Archive for November, 2015

NihAV — NAScale

Saturday, November 21st, 2015

First, some history. If you don’t like reading about it just skip to the ruler below.

So, NAScale is born after yet another attempt to design a good colourspace conversion and scaling library. Long time ago FFmpeg didn’t have any proper solution for that and used rather rudimentary imgconvert; later it was replaced with libswscale lifted from MPlayer. Unfortunately it was designed for rather specific player tasks (mostly converting YUV to RGB for displaying with X11 DGA driver) rather than generic utility library and some of its original design still shows to this day. Actually, libswscale should have a warm place in every true FFmpeg developer’s heart next to MPEGEncContext. Still, while being far from ideal it has SIMD optimisations and it works, so it’s still being used.
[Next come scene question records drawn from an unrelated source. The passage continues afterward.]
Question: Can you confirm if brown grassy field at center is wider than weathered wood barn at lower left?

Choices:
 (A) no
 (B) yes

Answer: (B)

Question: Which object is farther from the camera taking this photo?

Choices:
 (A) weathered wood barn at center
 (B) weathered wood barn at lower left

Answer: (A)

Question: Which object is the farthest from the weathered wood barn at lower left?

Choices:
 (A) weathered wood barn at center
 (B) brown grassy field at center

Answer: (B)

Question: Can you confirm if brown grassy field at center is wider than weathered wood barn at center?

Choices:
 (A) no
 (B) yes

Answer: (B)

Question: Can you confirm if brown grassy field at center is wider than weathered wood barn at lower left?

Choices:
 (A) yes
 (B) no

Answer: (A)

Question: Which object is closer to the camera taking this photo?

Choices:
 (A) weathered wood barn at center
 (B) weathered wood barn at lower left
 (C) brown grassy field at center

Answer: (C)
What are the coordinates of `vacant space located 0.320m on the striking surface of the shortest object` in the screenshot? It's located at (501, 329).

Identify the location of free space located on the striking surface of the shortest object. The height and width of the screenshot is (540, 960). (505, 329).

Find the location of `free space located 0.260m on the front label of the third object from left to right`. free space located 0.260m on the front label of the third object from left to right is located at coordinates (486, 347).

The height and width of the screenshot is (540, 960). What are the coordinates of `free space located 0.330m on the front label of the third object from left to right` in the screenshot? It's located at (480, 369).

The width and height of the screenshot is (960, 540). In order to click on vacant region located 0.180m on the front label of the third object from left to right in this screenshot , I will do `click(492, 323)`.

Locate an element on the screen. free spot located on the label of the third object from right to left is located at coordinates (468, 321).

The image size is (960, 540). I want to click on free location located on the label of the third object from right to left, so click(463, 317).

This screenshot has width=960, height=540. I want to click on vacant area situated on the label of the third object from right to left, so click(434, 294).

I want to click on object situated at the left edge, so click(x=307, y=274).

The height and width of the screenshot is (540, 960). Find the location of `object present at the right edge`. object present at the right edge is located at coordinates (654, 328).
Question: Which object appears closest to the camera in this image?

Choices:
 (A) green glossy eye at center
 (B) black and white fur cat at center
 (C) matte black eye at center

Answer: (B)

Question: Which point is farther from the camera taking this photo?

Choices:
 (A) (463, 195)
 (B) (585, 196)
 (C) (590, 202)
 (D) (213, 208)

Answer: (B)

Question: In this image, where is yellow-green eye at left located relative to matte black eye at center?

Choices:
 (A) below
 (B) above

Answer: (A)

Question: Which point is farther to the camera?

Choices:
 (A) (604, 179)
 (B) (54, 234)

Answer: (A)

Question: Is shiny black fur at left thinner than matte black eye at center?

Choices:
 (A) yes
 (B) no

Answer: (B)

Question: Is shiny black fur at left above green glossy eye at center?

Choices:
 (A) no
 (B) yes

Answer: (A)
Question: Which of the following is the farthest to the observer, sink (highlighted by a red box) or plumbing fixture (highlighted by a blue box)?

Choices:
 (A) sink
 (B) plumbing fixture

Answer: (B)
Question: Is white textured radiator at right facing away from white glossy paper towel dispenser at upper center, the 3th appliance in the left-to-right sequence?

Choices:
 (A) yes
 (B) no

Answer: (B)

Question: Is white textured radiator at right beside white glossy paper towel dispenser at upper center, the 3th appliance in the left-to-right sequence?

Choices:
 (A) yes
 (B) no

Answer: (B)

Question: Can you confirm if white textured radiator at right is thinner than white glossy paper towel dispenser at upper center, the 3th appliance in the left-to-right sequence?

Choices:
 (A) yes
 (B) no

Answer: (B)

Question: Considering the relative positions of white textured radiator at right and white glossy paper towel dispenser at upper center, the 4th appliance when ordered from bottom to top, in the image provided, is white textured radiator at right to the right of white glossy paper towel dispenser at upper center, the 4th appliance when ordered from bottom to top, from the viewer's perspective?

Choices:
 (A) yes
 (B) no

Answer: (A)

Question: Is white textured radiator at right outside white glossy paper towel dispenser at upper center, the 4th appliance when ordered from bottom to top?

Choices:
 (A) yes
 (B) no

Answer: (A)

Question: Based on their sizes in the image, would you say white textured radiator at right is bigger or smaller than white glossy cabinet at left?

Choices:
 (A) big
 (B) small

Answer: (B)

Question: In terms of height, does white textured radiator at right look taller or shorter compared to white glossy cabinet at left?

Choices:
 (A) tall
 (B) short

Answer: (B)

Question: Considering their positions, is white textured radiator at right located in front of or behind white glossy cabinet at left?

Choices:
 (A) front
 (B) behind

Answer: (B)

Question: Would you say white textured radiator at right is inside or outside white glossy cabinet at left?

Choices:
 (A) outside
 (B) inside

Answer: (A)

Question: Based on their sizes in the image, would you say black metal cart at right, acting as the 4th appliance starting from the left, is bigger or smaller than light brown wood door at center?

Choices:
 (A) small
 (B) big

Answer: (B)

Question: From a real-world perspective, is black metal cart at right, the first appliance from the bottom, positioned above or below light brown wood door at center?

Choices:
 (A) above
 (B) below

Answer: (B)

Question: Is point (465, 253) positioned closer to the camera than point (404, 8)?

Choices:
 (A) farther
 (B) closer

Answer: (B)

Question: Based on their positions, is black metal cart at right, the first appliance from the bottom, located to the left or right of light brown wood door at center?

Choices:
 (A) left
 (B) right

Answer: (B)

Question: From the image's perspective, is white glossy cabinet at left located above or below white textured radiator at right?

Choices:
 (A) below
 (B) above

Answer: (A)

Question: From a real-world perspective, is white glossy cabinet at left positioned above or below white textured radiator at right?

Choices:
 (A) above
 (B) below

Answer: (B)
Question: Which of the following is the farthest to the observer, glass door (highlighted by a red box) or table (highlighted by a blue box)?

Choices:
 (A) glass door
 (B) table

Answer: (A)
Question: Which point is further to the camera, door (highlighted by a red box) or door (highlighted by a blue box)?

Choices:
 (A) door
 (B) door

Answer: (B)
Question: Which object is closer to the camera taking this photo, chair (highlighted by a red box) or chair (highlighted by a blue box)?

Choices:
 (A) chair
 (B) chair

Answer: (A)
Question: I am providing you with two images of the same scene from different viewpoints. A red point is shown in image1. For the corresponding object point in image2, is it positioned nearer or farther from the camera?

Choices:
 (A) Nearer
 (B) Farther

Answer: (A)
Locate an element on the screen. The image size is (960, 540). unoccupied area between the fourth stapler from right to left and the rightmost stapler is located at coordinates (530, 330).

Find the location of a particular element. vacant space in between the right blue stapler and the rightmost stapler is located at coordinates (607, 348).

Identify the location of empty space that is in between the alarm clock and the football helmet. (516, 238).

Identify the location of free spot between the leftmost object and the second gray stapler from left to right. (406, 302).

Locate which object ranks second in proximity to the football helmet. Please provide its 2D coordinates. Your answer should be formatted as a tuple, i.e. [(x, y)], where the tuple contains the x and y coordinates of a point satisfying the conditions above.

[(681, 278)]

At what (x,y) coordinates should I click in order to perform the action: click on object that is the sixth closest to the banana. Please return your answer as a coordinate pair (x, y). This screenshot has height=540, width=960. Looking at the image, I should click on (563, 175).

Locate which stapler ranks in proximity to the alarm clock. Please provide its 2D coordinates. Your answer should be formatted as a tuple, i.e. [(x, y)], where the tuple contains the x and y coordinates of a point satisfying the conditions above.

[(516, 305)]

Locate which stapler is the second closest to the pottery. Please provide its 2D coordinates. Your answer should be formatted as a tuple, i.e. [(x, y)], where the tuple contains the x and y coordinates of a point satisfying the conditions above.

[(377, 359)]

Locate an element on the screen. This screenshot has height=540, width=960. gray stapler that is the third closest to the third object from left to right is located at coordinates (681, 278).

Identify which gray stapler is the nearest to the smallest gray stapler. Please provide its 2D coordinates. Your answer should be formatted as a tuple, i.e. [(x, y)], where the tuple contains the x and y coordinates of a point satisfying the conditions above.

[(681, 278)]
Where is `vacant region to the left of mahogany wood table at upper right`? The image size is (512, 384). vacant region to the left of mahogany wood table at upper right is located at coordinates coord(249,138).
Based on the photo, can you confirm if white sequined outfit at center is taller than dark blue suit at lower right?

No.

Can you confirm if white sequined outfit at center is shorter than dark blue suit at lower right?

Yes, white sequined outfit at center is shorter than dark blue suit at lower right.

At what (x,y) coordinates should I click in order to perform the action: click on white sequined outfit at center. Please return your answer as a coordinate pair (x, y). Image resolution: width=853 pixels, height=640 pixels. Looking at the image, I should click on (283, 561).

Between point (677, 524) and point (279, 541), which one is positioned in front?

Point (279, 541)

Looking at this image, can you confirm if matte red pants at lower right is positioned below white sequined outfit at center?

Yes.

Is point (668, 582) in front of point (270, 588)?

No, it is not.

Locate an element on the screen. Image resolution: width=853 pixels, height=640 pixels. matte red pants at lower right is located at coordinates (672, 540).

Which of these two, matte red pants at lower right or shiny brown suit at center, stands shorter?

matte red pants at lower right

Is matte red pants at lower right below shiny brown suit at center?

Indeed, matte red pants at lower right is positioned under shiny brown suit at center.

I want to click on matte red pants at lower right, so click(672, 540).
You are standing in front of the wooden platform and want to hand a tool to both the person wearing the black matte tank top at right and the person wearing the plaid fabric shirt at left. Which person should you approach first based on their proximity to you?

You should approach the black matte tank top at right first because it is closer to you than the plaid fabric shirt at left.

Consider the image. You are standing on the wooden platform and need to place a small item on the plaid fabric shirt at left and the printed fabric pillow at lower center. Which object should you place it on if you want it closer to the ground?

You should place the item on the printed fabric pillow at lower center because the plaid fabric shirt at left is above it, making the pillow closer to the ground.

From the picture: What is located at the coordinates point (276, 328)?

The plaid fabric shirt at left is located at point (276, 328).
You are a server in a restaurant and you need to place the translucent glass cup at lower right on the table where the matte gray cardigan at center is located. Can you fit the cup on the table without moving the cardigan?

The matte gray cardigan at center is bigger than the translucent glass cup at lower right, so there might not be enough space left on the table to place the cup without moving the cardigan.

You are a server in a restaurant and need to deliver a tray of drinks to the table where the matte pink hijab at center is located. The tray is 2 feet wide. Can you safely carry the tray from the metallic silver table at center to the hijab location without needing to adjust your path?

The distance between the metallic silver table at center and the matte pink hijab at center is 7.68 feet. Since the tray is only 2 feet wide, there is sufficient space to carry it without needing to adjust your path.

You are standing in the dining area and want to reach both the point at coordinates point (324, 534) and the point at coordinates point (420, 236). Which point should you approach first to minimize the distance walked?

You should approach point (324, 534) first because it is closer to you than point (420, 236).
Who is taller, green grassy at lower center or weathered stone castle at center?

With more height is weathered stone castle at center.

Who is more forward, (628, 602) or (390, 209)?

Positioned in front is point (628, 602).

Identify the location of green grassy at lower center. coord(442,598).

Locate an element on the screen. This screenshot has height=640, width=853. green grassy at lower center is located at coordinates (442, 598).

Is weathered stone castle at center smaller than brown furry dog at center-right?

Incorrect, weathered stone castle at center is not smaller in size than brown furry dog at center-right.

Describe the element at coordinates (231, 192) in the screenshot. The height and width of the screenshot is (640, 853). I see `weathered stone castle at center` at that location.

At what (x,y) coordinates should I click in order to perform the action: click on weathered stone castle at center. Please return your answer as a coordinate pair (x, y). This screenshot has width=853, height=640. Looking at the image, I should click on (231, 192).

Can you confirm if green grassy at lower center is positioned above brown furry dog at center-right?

And yet some people unsatisfied with it decided to write a replacement from scratch. Originally AVScale (a Libav™ project) was supposed to be designed during coding sprint in Summer 2014. And of course nothing substantial came out of it.

Then I proposed my vision how it should work and even wrote a proof of concept (i.e. throwaway) code to demonstrate it back in Autumn 2014. I’d made an update to it in March 2015 to show how to work with high bitdepth formats but nobody has touched it since then (and hardly before that too). Thus I’m reusing that failing effort as NAScale for NihAV.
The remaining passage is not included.